Current load-bearing orthopaedic implants are produced in ‘bio-inert’ materials such as titanium alloys. When inserted into the reamed bone during hip or knee replacement surgery the implants interact with mesenchymal populations including the bone marrow. Bio-inert materials are shielded from the body by differentiation of the cells along the fibroblastic lineage producing scar tissue and inferior healing. This is exacerbated by implant micromotion, which can lead to capsule formation. Thus, next-generation implant materials will have to elicit influence over osteoprogenitor differentiation and mesenchymal populations in order to recruit osteoblastic cells and produce direct bone apposition onto the implant. A powerful method of delivering cues to cells is via topography. Micro-scale topography has been shown to affect cell adhesion, migration, cytoskeleton, proliferation and differentiation of a large range of cell types (thus far all cell types tested have been shown to be responsive to topographical cues). More recent research with nanotopography has also shown a broad range of cell response, with fibroblastic cells sensing down to 10 nm in height. Initial studies with human mesenchymal populations and osteoprogenitor populations have again shown strong cell responses to nanofeatures with increased levels of osteocalcin and osteopontin production from the cells on certain topographies. This is indicative of increased osteoblastic activity on the nanotextured materials.

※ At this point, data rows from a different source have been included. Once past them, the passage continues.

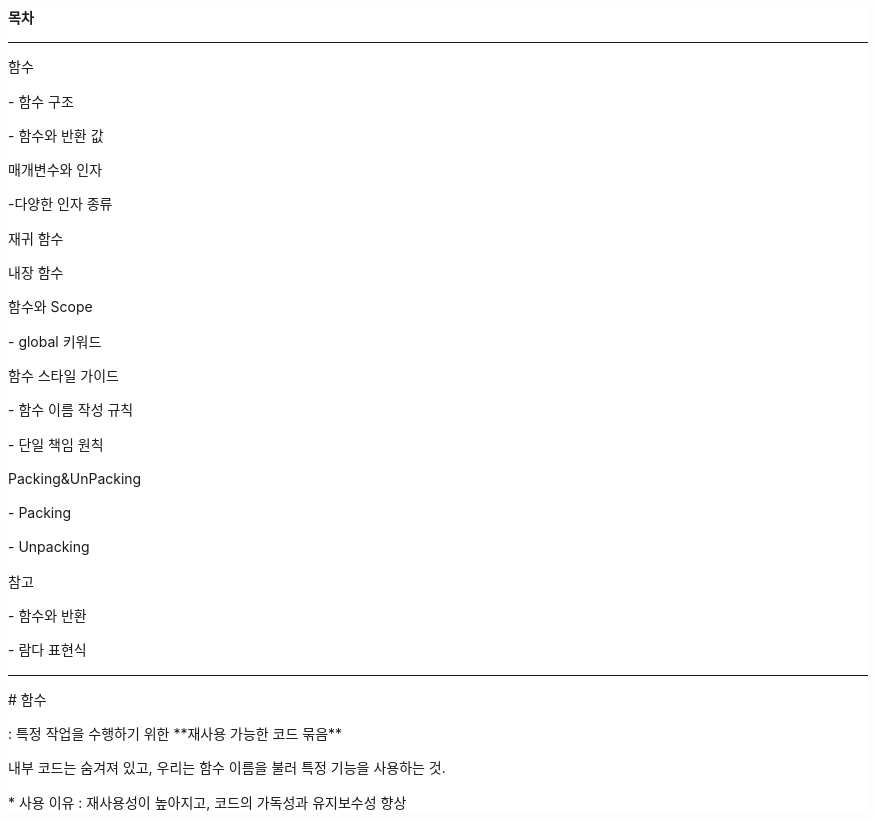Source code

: **목차**

---



함수

\- 함수 구조

\- 함수와 반환 값



매개변수와 인자

-다양한 인자 종류



재귀 함수



내장 함수



함수와 Scope

\- global 키워드



함수 스타일 가이드

\- 함수 이름 작성 규칙

\- 단일 책임 원칙



Packing\&UnPacking

\- Packing

\- Unpacking



참고

\- 함수와 반환

\- 람다 표현식



---



\# 함수

: 특정 작업을 수행하기 위한 \*\*재사용 가능한 코드 묶음\*\*



내부 코드는 숨겨져 있고, 우리는 함수 이름을 불러 특정 기능을 사용하는 것.

\* 사용 이유 : 재사용성이 높아지고, 코드의 가독성과 유지보수성 향상
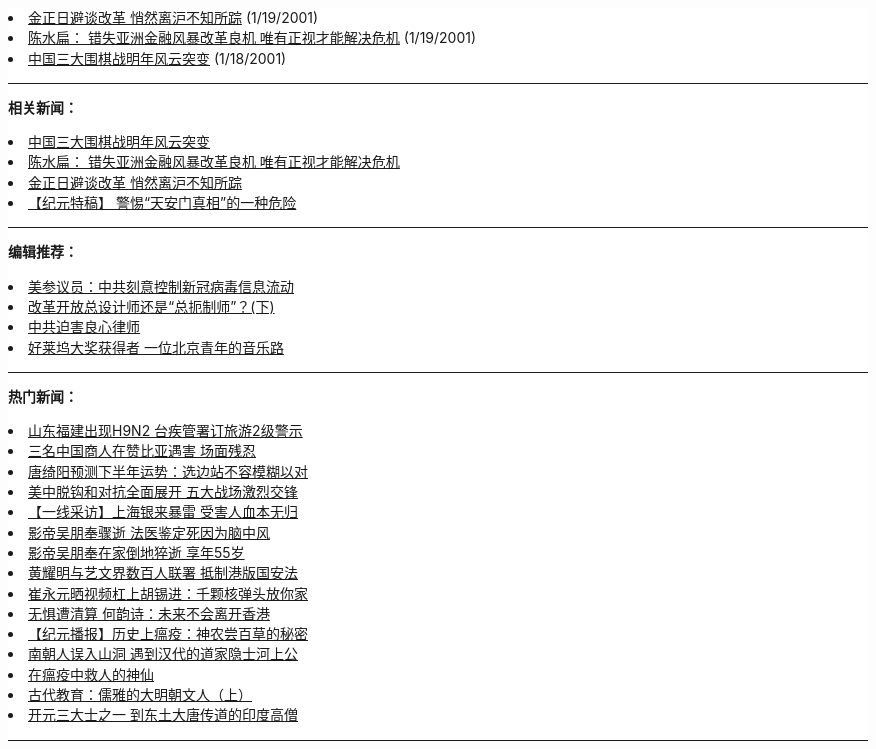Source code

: <li> <A HREF=http://epochtimes.com/news/epochnews/newscontent.asp?ID=37178 target=_blank class=ltnn>金正日避谈改革 悄然离沪不知所踪</a> (1/19/2001)&nbsp;&nbsp;&nbsp;&nbsp;
<li> <A HREF=http://epochtimes.com/news/epochnews/newscontent.asp?ID=37172 target=_blank class=ltnn>陈水扁： 错失亚洲金融风暴改革良机 唯有正视才能解决危机</a> (1/19/2001)&nbsp;&nbsp;&nbsp;&nbsp;
<li> <A HREF=http://epochtimes.com/news/epochnews/newscontent.asp?ID=36570 target=_blank class=ltnn>中国三大围棋战明年风云突变</a> (1/18/2001)<br />
	
<hr>


<strong>相关新闻：</strong>
<li><a href="https://github.com/q239/djy/blob/master/gb/1/1/18/n36570.md#1">中国三大围棋战明年风云突变</a></li>
<li><a href="https://github.com/q239/djy/blob/master/gb/1/1/19/n37172.md#1">陈水扁： 错失亚洲金融风暴改革良机 唯有正视才能解决危机</a></li>
<li><a href="https://github.com/q239/djy/blob/master/gb/1/1/19/n37178.md#1">金正日避谈改革 悄然离沪不知所踪</a></li>
<li><a href="https://github.com/q239/djy/blob/master/gb/1/1/20/n37306.md#1">【纪元特稿】  警惕“天安门真相”的一种危险</a></li>
<hr>


<strong>编辑推荐：</strong>
<li><a href="https://github.com/onzhi266/djy/blob/master/gb/20/2/22/n11887949.md#1">美参议员：中共刻意控制新冠病毒信息流动</a></li>
<li><a href="https://github.com/tsiac2612/djy/blob/master/gb/18/4/8/n10285795.md#1" target="_blank">改革开放总设计师还是“总扼制师”？(下)</a></li><li><a href="https://github.com/q239/djy/blob/master/gb/9/2/9/n2422991.md?dfh#1" target="_blank">中共迫害良心律师</a></li><li><a href="https://github.com/tsiac2612/djy/blob/master/gb/19/10/10/n11580971.md#1" target="_blank">好莱坞大奖获得者 一位北京青年的音乐路</a></li>
<hr>

<strong>热门新闻：</strong>
<li><a href="https://github.com/q239/djy/blob/master/gb/20/5/25/n12134669.md#1">山东福建出现H9N2 台疾管署订旅游2级警示</a></li>
<li><a href="https://github.com/q239/djy/blob/master/gb/20/5/25/n12135591.md#1">三名中国商人在赞比亚遇害 场面残忍</a></li>
<li><a href="https://github.com/q239/djy/blob/master/gb/20/5/25/n12135738.md#1">唐绮阳预测下半年运势：选边站不容模糊以对</a></li>
<li><a href="https://github.com/q239/djy/blob/master/gb/20/5/25/n12136200.md#1">美中脱钩和对抗全面展开 五大战场激烈交锋</a></li>
<li><a href="https://github.com/q239/djy/blob/master/gb/20/5/25/n12135580.md#1">【一线采访】上海银来暴雷 受害人血本无归</a></li>
<li><a href="https://github.com/q239/djy/blob/master/gb/20/5/26/n12137500.md#1">影帝吴朋奉骤逝 法医鉴定死因为脑中风</a></li>
<li><a href="https://github.com/q239/djy/blob/master/gb/20/5/26/n12136657.md#1">影帝吴朋奉在家倒地猝逝 享年55岁</a></li>
<li><a href="https://github.com/q239/djy/blob/master/gb/20/5/23/n12131774.md#1">黄耀明与艺文界数百人联署 抵制港版国安法</a></li>
<li><a href="https://github.com/q239/djy/blob/master/gb/20/5/26/n12138527.md#1">崔永元晒视频杠上胡锡进：千颗核弹头放你家</a></li>
<li><a href="https://github.com/q239/djy/blob/master/gb/20/5/24/n12133574.md#1">无惧遭清算 何韵诗：未来不会离开香港</a></li>
<li><a href="https://github.com/q239/djy/blob/master/gb/20/5/24/n12133047.md#1">【纪元播报】历史上瘟疫：神农尝百草的秘密</a></li>
<li><a href="https://github.com/q239/djy/blob/master/gb/20/5/21/n12127421.md#1">南朝人误入山洞 遇到汉代的道家隐士河上公</a></li>
<li><a href="https://github.com/q239/djy/blob/master/gb/20/5/20/n12123948.md#1">在瘟疫中救人的神仙</a></li>
<li><a href="https://github.com/q239/djy/blob/master/gb/9/9/27/n2670522.md#1">古代教育：儒雅的大明朝文人（上）</a></li>
<li><a href="https://github.com/q239/djy/blob/master/gb/20/5/24/n12133114.md#1">开元三大士之一 到东土大唐传道的印度高僧</a></li>
<hr>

Looking at preliminary data, it is tempting to speculate that progenitor cells are, in fact, more responsive to topography than more mature cell types and that they are actively seeking cues from their environment. This review will investigate the range of nanotopographies available to researchers and our present understanding of mechanisms of progenitor cell response. Finally, it will make some speculations of the future of nanomaterials and progenitor cells in tissue engineering.